David was a lot of fun to be with and I first met him on the rubbish dump in La Terminal. He tells me he is nearly 10 and has a layer of dirt over his skin from working there in the heat of the day. His shabby clothes and rotting trainers were covered in rubbish. David smiled and then began to question me about who I was, what I was doing, why I was doing it and what I thought about the people on the rubbish dump. It was not long before he started appearing at our mentoring centre, which wasn´t yet open as workmen were working around the clock to try and get it finished before Christmas that year.
David always had that inquisitive nature and was always full of questions about why things were the way they were. I liked that and could see in him a desire for learning and so helped get him into school and could see he would thrive in an academic environment. The ups and downs of his time in school are something we can leave to one side for now as I know he has huge potential but seems resigned for now with drugs, stealing and sleeping during the day.

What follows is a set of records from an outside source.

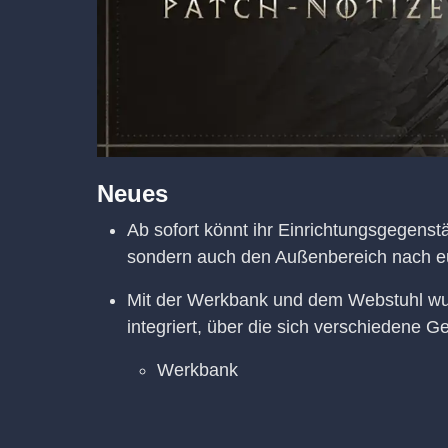
Neues
Ab sofort könnt ihr Einrichtungsgegenst
sondern auch den Außenbereich nach eu
Mit der Werkbank und dem Webstuhl wur
integriert, über die sich verschiedene 
Werkbank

My message to him had been burning in my heart for many weeks and when I started to tell him what I had on my heart, tears began to stream down his face. He could see himself, as in a mirror, that the person he was now was not what he dreamed of when he was 10. I am now hoping he will work with us and go into a rehab centre as I know his potential is huge. It´s like I see him in an environment he was never meant to be. I feel so strongly he is destined for greater things and leave, after praying for him, and begin the climb back up the hill.
There was only one gun shot that rang out across the slum as I walked back up and then stopped at the top to take a photo. The sun was now setting but there was enough light for one photo and time to just look and think and appreciate what I have and then begin the long walk back home.
It´s not the safest place in the city and Sony, the SKDGuatemala Director, wrote to me later when I let him know I was home safely with the words “wow, that is a very dangerous place”.
The danger is never an issue, it´s the sadness that gets you. The hauntingly poignant image of that boy groaning as the drugs hit him will stick with me for a long time. I, at least, can go home to a place that is safe and I know that no one will break in during the night and where I won´t see children on the streets doing drugs or wandering around lost and without hope. I know the team here will do all they can to help David and I am hopeful that my parting words will have had an impact. There is still lots to do!